For every row below, return its text line by line, with no change to a single character.

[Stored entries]
════════════════
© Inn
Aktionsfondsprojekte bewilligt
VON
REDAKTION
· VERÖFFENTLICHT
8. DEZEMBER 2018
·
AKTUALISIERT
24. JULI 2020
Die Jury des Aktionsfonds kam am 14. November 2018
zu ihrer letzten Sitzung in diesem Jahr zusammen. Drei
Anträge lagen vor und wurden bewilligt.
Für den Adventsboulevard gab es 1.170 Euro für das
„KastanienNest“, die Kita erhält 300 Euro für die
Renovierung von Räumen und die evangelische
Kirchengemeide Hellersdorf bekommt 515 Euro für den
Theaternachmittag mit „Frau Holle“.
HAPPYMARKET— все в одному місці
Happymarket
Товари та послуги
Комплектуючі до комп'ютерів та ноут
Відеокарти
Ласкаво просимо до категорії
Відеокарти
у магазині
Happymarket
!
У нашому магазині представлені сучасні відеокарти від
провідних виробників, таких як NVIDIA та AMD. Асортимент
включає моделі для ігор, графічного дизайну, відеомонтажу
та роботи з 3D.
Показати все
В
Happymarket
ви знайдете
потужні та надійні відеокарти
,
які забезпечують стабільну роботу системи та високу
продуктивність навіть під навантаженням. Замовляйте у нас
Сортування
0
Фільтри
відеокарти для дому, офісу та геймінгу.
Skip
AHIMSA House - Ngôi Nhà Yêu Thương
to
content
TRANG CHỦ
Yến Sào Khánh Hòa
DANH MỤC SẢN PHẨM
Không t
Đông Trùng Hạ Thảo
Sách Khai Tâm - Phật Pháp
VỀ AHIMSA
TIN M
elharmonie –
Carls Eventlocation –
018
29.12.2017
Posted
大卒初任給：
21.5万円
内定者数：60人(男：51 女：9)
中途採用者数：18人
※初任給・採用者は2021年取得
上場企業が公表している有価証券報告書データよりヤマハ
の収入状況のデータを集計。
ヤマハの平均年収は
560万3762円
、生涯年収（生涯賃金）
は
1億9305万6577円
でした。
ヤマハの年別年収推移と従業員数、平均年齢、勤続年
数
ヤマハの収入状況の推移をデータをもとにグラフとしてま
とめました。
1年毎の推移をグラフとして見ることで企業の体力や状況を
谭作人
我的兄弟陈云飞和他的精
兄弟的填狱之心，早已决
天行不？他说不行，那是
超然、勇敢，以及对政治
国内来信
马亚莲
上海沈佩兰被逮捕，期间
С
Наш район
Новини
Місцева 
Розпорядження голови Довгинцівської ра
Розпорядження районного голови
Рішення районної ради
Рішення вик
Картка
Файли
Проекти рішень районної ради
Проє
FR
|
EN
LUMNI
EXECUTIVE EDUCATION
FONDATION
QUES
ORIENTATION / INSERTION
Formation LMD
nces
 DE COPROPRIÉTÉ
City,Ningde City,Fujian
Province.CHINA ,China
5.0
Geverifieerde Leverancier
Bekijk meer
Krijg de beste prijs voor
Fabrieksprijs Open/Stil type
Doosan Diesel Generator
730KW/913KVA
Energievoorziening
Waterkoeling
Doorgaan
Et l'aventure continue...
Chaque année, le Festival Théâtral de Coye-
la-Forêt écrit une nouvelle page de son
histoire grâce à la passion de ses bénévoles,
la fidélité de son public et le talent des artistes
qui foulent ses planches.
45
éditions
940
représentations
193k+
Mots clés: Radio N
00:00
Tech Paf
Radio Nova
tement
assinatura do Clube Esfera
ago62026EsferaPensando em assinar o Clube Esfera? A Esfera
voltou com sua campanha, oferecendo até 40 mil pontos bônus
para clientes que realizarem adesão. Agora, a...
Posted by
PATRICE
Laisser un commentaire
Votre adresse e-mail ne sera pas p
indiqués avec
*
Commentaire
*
════════════════
-- Result below --
© Inn
Aktionsfondsprojekte bewilligt
VON
REDAKTION
· VERÖFFENTLICHT
8. DEZEMBER 2018
·
AKTUALISIERT
24. JULI 2020
Die Jury des Aktionsfonds kam am 14. November 2018
zu ihrer letzten Sitzung in diesem Jahr zusammen. Drei
Anträge lagen vor und wurden bewilligt.
Für den Adventsboulevard gab es 1.170 Euro für das
„KastanienNest“, die Kita erhält 300 Euro für die
Renovierung von Räumen und die evangelische
Kirchengemeide Hellersdorf bekommt 515 Euro für den
Theaternachmittag mit „Frau Holle“.
HAPPYMARKET— все в одному місці
Happymarket
Товари та послуги
Комплектуючі до комп'ютерів та ноут
Відеокарти
Ласкаво просимо до категорії
Відеокарти
у магазині
Happymarket
!
У нашому магазині представлені сучасні відеокарти від
провідних виробників, таких як NVIDIA та AMD. Асортимент
включає моделі для ігор, графічного дизайну, відеомонтажу
та роботи з 3D.
Показати все
В
Happymarket
ви знайдете
потужні та надійні відеокарти
,
які забезпечують стабільну роботу системи та високу
продуктивність навіть під навантаженням. Замовляйте у нас
Сортування
0
Фільтри
відеокарти для дому, офісу та геймінгу.
Skip
AHIMSA House - Ngôi Nhà Yêu Thương
to
content
TRANG CHỦ
Yến Sào Khánh Hòa
DANH MỤC SẢN PHẨM
Không t
Đông Trùng Hạ Thảo
Sách Khai Tâm - Phật Pháp
VỀ AHIMSA
TIN M
elharmonie –
Carls Eventlocation –
018
29.12.2017
Posted
大卒初任給：
21.5万円
内定者数：60人(男：51 女：9)
中途採用者数：18人
※初任給・採用者は2021年取得
上場企業が公表している有価証券報告書データよりヤマハ
の収入状況のデータを集計。
ヤマハの平均年収は
560万3762円
、生涯年収（生涯賃金）
は
1億9305万6577円
でした。
ヤマハの年別年収推移と従業員数、平均年齢、勤続年
数
ヤマハの収入状況の推移をデータをもとにグラフとしてま
とめました。
1年毎の推移をグラフとして見ることで企業の体力や状況を
谭作人
我的兄弟陈云飞和他的精
兄弟的填狱之心，早已决
天行不？他说不行，那是
超然、勇敢，以及对政治
国内来信
马亚莲
上海沈佩兰被逮捕，期间
С
Наш район
Новини
Місцева 
Розпорядження голови Довгинцівської ра
Розпорядження районного голови
Рішення районної ради
Рішення вик
Картка
Файли
Проекти рішень районної ради
Проє
FR
|
EN
LUMNI
EXECUTIVE EDUCATION
FONDATION
QUES
ORIENTATION / INSERTION
Formation LMD
nces
 DE COPROPRIÉTÉ
City,Ningde City,Fujian
Province.CHINA ,China
5.0
Geverifieerde Leverancier
Bekijk meer
Krijg de beste prijs voor
Fabrieksprijs Open/Stil type
Doosan Diesel Generator
730KW/913KVA
Energievoorziening
Waterkoeling
Doorgaan
Et l'aventure continue...
Chaque année, le Festival Théâtral de Coye-
la-Forêt écrit une nouvelle page de son
histoire grâce à la passion de ses bénévoles,
la fidélité de son public et le talent des artistes
qui foulent ses planches.
45
éditions
940
représentations
193k+
Mots clés: Radio N
00:00
Tech Paf
Radio Nova
tement
assinatura do Clube Esfera
ago62026EsferaPensando em assinar o Clube Esfera? A Esfera
voltou com sua campanha, oferecendo até 40 mil pontos bônus
para clientes que realizarem adesão. Agora, a...
Posted by
PATRICE
Laisser un commentaire
Votre adresse e-mail ne sera pas p
indiqués avec
*
Commentaire
*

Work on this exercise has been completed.